Insiste él en ejercer su visión vertical. Cómo si no supiéramos que somos una sociedad gandalla y que es de allí donde han salido los políticos y presidentes. Y que el avance de este deterioro se ha dado por la ausencia de educación cívica y de valores. Y – desde luego- por la impunidad. Si esto no se trabaja, entonces seguirán subiendo a la política hombres y mujeres que, a la menor oportunidad, transgredirán las leyes y robarán. Y eso la sociedad la lee desde una lógica distorsionada: “Si ellos no respetan las leyes y roban, yo también”

Es en educación donde hay que invertir. Hacer alianzas con organismos educativos, con empresarios, con representantes de familias para que se rescaten los valores de honestidad, de compromiso con la ley. De otra manera, no hay manera.

Mucho me temo que lo que persistirá en AMLO esa fórmula del paternalismo que aprendió de ese viejo PRI. Baste evocar la campaña, los mensajes de seducción a su electorado. Becas y prebendas a quienes no se lo ganan. Apapacho y engrosamiento de una base clientelar y asegurar su dependencia del papá gobierno. Muy el PRI. El viejo PRI que vuelve a su punto de partida, para continuar en ese eterno girar sobre los mismos pasos.
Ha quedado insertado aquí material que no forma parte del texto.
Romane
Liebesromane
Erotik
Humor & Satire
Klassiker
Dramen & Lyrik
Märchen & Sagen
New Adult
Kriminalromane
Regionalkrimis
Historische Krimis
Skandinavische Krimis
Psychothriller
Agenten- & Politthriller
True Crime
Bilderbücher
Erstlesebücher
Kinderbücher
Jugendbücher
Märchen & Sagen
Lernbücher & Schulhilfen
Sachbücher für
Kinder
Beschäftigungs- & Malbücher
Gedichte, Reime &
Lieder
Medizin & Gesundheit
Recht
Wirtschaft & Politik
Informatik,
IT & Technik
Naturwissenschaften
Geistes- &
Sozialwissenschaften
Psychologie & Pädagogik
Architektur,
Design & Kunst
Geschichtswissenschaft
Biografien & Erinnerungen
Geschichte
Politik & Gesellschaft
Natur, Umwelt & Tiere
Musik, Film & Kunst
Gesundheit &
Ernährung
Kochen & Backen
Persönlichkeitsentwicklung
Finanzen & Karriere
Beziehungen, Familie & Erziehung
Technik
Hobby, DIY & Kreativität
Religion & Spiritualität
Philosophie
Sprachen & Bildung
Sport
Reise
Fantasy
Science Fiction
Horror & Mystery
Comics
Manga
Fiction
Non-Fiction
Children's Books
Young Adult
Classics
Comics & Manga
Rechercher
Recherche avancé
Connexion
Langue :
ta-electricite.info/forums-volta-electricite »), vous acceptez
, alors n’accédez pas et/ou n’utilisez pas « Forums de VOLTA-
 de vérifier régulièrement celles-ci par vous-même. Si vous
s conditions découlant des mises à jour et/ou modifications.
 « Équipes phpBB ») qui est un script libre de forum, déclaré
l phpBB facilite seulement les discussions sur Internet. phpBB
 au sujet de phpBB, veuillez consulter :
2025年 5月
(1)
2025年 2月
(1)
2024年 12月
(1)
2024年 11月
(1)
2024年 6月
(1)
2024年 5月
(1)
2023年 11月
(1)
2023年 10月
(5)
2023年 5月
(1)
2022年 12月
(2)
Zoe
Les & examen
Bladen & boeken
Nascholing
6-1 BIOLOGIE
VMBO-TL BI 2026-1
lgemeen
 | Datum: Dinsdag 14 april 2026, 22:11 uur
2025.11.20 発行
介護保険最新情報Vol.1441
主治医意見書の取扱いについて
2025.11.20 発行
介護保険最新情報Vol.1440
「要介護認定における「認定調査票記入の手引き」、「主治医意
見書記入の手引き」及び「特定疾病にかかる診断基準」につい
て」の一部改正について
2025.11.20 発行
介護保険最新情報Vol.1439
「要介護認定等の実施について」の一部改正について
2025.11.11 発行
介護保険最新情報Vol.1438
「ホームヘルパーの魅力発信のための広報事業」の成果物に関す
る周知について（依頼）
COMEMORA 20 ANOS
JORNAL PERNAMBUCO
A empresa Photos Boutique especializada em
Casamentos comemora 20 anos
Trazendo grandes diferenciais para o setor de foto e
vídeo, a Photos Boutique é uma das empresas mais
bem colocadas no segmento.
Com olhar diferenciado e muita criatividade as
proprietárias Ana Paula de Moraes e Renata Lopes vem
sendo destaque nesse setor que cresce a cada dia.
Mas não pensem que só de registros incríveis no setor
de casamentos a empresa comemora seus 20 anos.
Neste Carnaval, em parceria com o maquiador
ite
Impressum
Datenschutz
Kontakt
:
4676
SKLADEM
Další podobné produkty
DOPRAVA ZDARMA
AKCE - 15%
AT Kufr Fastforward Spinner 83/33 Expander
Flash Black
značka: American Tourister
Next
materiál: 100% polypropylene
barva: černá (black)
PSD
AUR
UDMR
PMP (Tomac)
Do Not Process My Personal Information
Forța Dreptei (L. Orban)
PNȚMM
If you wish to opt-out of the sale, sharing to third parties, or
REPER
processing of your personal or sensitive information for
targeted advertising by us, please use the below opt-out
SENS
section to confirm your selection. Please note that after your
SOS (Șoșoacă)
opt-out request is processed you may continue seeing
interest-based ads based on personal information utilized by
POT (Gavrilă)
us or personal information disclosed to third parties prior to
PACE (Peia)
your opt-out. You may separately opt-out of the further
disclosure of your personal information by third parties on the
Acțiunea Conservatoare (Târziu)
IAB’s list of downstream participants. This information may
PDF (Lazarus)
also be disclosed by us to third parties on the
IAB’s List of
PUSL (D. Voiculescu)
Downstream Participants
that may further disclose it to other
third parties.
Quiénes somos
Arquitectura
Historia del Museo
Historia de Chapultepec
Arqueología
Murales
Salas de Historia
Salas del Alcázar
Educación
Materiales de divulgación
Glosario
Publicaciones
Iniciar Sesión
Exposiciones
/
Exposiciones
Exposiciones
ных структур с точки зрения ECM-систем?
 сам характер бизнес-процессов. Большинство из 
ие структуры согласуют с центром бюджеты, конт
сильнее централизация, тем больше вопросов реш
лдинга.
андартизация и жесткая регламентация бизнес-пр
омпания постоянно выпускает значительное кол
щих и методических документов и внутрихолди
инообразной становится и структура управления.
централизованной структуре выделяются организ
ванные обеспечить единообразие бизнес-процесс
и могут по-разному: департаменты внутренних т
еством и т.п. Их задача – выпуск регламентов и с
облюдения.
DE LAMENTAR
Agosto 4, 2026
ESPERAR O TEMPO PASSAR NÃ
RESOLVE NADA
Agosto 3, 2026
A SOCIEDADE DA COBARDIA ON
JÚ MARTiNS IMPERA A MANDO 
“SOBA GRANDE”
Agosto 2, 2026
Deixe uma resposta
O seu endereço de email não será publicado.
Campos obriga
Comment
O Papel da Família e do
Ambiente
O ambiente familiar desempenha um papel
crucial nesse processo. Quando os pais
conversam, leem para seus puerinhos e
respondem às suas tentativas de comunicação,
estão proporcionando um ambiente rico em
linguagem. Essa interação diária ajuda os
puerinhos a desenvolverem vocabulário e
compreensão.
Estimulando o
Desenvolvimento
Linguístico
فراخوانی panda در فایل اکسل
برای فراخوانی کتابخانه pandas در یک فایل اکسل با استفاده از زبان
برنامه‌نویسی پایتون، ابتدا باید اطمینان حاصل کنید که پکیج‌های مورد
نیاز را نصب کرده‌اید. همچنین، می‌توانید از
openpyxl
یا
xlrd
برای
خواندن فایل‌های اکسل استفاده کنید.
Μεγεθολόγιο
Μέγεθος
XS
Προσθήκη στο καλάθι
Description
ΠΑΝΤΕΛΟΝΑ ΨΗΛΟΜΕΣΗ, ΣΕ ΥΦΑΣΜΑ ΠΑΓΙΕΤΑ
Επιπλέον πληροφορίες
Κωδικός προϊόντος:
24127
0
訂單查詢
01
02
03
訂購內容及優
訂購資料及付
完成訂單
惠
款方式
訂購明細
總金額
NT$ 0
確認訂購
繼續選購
Un gobierno que de verdad quiere hacer crecer a su país, trabaja en las capacidades individuales de los ciudadanos. No los hace depender de dádivas, incentiva la productividad e invierte en avances de tecnología, fomenta la ciencia y la investigación, entre otras cosas.

NINIANE.

Disculpe usted lector de este espacio. Disculpe la insistencia con Niniane. Pero no me puedo desprender de ella porque hemos establecido ya una relación de simbiosis. Ella me necesita para tener conexión con este siglo, para contar su verdadera historia con nuestro amado Merlín. Y yo la necesito en los momentos del sinsentido, de los absurdos humanos. Cuando el desaliento aparece, la indignación aturde, la impunidad se acumula y duele, resulta oportuna su voz juguetona, irónica.

Cómplice amiga mía, mi memoria. Con una sola pregunta dispara todas las que yo tengo. Una frase, una palabra con malicia y me hace hurgar el sentido de ella.

-Piensa…piensa. Hurga. Investiga-dice antes de evaporarse en la sutileza de la fría tarde dominguera.

Niniane viene de los tiempos en que se celebraban los misterios del universo. Se respetaba la melodiosa armonía de los bosques y lagos y no se tentaba a la furia de los dioses. La seducción femenina era un ritual en absoluto equilibrio con la naturaleza de las cosas. Majestuosa, Niniane. Sabía, Niniane, nunca ignoró la bondad de la que está hecha la vida toda; pero sabe que hay maldad, también. Una y otra son extremos de una misma línea. Dar más voz o cabida a uno que a otro es una elección desde la consciencia. Es allí el punto central: consciencia. Nada se compara a vivir las cosas desde ese punto a donde se llega, si se está dispuesto a transitar por su ruta y, una vez allí, descubrir que ha valido la pena el viaje en su búsqueda. Porque es desde allí donde se puede crecer. La consciencia provoca dolor, es verdad. Pero, a cambio, ofrece la gloria de los instantes de luz que encierra la verdad. Caminar con los ojos abiertos, enfrentar el dolor y seguir caminando. Aventurarse a equivocarse y celebrar los aciertos en el sublime y conmovedor silencio.